2) Risk is relative to a person and situation. You are asking the right questions, you need to do some reading and take some online questionnaires (web sites like Fidelity, T Rowe Price and Vanguard all have risk assessment questionnaires similar to one I linked to).
Here would be some common risk profiles
Retirement porfolio- 100% stocks, 80% stocks/20% bonds and cash, 60% stocks/40% bonds and cash.
Each of those has an expected return with an expected volatility. Volatility is one way to measure risk of an investment. Because retirement is 20-30 year planning, time mitigates some of the market risks and other risks (the risks go away with time is what history shows). And because retirement is a gray area, if you plan to retire at 62, then have to wait until 65 (3 more years) that is not a terrible consequence to missing a calculation or taking on a too much risk.
For a house, my suggestion is no more than 5% equities for every year out on the purchase, and no more than 10% bonds for every year out on the purchase. Balance in cash based investments like CDs and money markets.
Meaning if you want to buy in 10 years, no more than 50% equities and 100% bonds would be OK. At year 5, you want no more than 25% equities and no more than 50% bonds (meaning start to move money to cash)

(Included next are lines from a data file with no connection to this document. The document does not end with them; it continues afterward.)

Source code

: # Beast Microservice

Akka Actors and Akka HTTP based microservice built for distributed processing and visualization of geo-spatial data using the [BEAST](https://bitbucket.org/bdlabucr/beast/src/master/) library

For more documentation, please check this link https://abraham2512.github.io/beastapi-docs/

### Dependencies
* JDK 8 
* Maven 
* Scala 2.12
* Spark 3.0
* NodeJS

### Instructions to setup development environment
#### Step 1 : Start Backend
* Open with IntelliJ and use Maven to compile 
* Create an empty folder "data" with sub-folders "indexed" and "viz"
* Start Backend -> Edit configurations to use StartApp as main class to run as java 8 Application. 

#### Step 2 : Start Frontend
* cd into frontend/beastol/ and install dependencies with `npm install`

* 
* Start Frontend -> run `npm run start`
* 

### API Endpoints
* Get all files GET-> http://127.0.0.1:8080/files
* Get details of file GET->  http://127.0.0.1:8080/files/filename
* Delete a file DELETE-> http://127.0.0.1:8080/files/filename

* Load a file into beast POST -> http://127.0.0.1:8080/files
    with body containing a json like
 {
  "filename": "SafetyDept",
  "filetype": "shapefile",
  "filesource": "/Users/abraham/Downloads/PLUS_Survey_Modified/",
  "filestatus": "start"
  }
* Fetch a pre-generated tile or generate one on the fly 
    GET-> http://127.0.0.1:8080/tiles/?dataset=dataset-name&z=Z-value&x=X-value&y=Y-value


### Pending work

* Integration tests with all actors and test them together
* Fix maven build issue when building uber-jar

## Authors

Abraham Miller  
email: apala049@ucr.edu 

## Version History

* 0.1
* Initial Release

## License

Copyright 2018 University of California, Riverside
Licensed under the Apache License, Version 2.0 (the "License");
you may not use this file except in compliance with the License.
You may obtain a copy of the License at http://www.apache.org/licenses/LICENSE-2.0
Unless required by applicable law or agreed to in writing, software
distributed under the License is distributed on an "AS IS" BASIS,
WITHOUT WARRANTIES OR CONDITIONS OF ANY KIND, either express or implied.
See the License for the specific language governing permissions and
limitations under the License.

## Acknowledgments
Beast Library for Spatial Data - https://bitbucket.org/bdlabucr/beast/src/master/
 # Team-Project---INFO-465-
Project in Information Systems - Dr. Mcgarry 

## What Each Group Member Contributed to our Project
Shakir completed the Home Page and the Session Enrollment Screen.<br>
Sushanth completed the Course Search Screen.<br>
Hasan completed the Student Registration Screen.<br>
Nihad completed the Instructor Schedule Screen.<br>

at year 1 you want no more than 5% equities and no more than 10% bonds (85% of money you need within 1 year needs to be cash).
I am sure there are more details on shifting assets from equities to bonds and from bonds to cash, my thought is when you have a specific timetable on something... "I want a house in 7 years" or "I want a car in 4 years" or "My kid is going to college in 6 years", you should not RISK the money to chase return with a specific timetable... could you imagine telling a kid, wait 6 years for college because the investments tanked? The timetable on college is finite, so take little risk with the money if the timetable is very specific. And because the time periods are so short, the power of compounding will have less impact on total amount available.
If you set aside 40k for a house over a 5 year period, the difference between a 3% interest rate and 7% return in a mutual fund is minimal.
3% gives you $43,747
7% gives you $49,226
is that $49k going to get you a better house than 43k? Might be one upgrade in kitchen or bathroom. Maybe... so difference over a short time period is little even though return of one investment is much more than the other...
the downside... to get 7% return, you will need to take on much more risk to principal, and its possible the 49k you project is actually 39k or 29k because market can take away over 5 years as much as it gives you (if 2008 and 2009 are any indication, I would not want savings for a house in stocks for a 2011 purchase for example).
If you want moderate risk, there is an asset class of moderate risk mutual funds. I own one called PRPFX. If you were saving for something with a 10 year timeframe, it is a fund worth considering in a taxable account.